Rotating black holes in a draining bathtub: superradiant scattering of gravity waves

TL;DR

This paper models superradiant scattering of gravity waves in a rotating draining fluid, demonstrating wave amplification in a realistic setup with variable water depth, potentially observable experimentally.

Contribution

It introduces a new fluid flow model accounting for water depth variation and analyzes superradiance in this more realistic black hole analogue system.

Findings

Gravity waves are amplified via superradiance in the model.

Numerical results indicate experimental observation is feasible.

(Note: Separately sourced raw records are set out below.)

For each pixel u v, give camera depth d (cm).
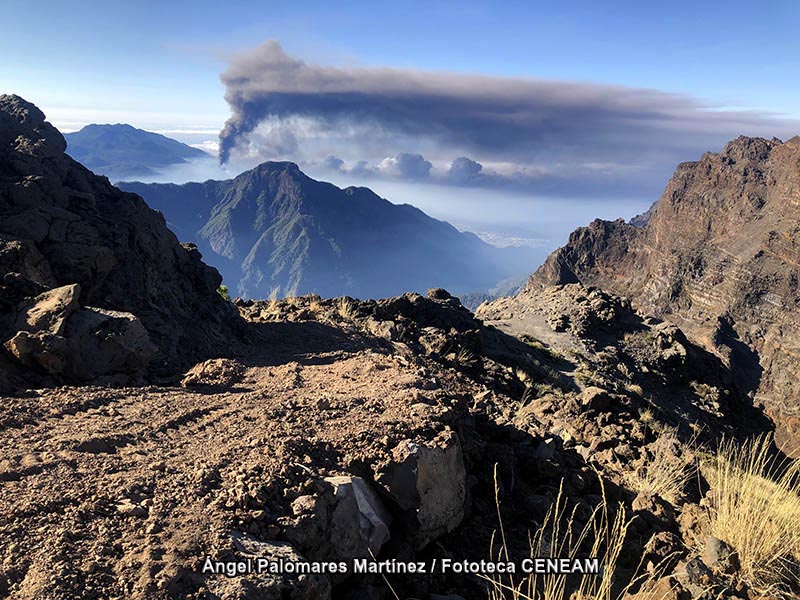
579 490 845
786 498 705
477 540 666
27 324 986
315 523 532
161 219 1642
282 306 2197
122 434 709
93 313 1055
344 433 709
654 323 3962
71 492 534
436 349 2111
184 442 701
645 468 971
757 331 17800
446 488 662
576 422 1412
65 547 450
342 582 548
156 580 422
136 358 1038
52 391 884
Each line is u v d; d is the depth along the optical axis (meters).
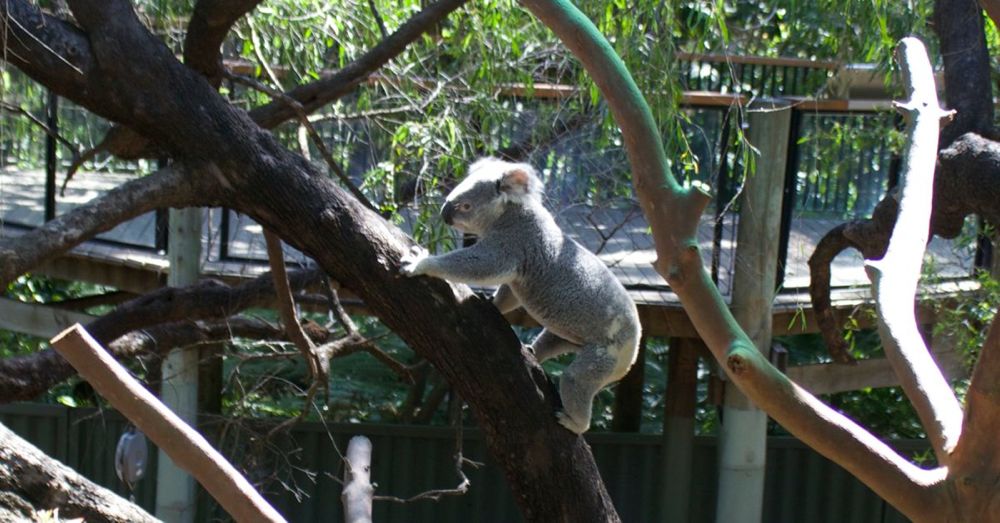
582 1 4.85
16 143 7.67
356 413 9.23
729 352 1.60
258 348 7.96
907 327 1.65
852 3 5.36
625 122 1.82
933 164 1.89
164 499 7.24
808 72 8.27
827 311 6.13
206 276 6.76
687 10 5.91
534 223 3.56
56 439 7.98
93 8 3.41
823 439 1.58
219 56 4.09
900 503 1.55
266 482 5.98
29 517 2.31
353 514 2.96
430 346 3.34
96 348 1.68
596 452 8.05
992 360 1.39
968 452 1.48
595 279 3.53
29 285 9.16
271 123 4.56
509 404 3.32
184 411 6.81
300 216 3.38
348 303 6.50
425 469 8.07
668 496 7.69
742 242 6.39
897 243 1.78
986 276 5.70
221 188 3.46
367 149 6.58
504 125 6.31
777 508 8.14
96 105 3.48
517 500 3.47
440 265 3.32
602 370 3.48
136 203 3.40
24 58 3.38
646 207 1.75
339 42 5.55
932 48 6.32
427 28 4.62
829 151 6.71
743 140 5.21
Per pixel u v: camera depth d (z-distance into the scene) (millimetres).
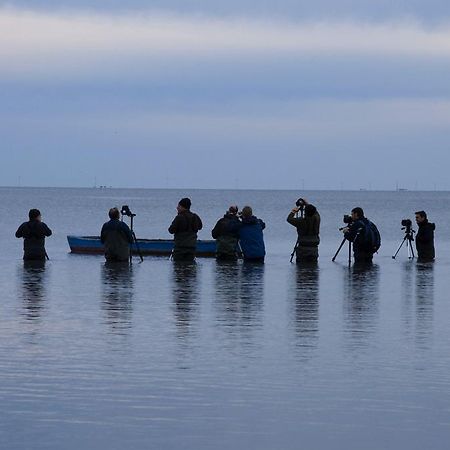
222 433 14938
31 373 18984
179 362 20156
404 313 27797
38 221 47094
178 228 47125
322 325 25344
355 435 14875
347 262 48469
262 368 19594
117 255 46094
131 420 15617
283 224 113875
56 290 33344
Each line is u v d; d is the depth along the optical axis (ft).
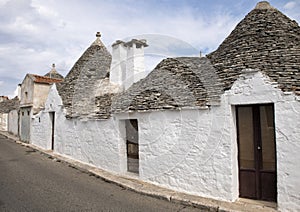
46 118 43.98
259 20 21.43
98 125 29.48
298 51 18.24
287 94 15.43
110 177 24.66
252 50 19.24
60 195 19.53
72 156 34.45
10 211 15.93
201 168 18.89
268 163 17.48
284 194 15.37
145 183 22.45
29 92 53.16
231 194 17.33
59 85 41.91
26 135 53.42
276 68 16.79
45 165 31.30
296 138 15.10
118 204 17.80
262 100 16.37
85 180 24.47
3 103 89.15
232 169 17.52
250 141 18.16
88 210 16.55
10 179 23.91
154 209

The system depends on two key dimensionless parameters.

Abstract

In a draining rotating fluid flow background, surface perturbations behave as a scalar field on a rotating effective black hole spacetime. We propose a new model for the background flow which takes into account the varying depth of the water. Numerical integration of the associated Klein-Gordon equation using accessible experimental parameters shows that gravity waves in an appropriate frequency range are amplified through the mechanism of superradiance. Our numerical results suggest that the observation of this phenomenon in a common fluid mechanical system is within experimental reach. Unlike the case of wave scattering around Kerr black holes, which depends only on one dimensionless background parameter (the ratio $a/M$ between the specific angular momentum and the mass of the black hole), our system depends on two dimensionless background parameters, namely the normalized angular velocity and surface gravity at the effective black hole horizon.